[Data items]
<<<<

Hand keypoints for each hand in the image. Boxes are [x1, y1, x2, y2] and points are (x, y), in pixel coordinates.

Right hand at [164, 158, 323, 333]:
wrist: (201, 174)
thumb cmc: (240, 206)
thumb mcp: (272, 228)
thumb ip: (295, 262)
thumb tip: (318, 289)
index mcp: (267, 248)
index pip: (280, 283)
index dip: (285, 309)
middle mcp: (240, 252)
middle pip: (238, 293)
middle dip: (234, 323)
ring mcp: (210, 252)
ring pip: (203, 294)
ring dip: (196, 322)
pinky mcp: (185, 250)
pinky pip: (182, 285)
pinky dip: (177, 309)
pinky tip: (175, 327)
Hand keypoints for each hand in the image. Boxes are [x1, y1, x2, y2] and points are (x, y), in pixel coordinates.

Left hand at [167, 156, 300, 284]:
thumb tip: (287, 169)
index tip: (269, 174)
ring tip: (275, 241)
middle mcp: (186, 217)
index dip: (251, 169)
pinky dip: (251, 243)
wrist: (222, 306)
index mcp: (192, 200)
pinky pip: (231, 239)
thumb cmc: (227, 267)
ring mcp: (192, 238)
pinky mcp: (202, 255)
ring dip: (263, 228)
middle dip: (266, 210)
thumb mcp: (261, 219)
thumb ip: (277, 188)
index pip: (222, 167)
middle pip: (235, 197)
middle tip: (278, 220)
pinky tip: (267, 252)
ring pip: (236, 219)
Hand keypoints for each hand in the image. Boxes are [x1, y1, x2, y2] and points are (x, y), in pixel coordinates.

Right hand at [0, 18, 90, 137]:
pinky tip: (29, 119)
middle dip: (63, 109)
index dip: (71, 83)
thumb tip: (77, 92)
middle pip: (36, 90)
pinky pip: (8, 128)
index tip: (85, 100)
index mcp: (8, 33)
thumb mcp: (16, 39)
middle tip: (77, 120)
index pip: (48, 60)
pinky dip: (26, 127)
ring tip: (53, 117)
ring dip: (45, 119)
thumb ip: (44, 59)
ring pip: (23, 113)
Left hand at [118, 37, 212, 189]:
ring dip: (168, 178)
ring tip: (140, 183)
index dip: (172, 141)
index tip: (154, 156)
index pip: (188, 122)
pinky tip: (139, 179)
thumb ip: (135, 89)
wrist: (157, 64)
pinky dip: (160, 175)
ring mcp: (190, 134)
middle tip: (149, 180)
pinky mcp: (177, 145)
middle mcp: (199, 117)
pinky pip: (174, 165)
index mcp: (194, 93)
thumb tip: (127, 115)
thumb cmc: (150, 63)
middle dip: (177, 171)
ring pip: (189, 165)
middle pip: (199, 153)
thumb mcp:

>>>>

> [TO DO]:
Set down each line from the line containing "ring dip: (168, 178)" through the final line of the data, exactly and with nothing added.

> [EXPECTED ANSWER]:
ring dip: (168, 178)
ring tip: (140, 183)
index dip: (172, 141)
index tip: (154, 156)
index pip: (188, 122)
pinky tip: (139, 179)
thumb ip: (135, 89)
wrist: (157, 64)
pinky dip: (160, 175)
ring mcp: (190, 134)
middle tip: (149, 180)
pinky mcp: (177, 145)
middle mcp: (199, 117)
pinky pip: (174, 165)
index mcp: (194, 93)
thumb tip: (127, 115)
thumb cmc: (150, 63)
middle dip: (177, 171)
ring pip: (189, 165)
middle pip: (199, 153)
thumb mcp:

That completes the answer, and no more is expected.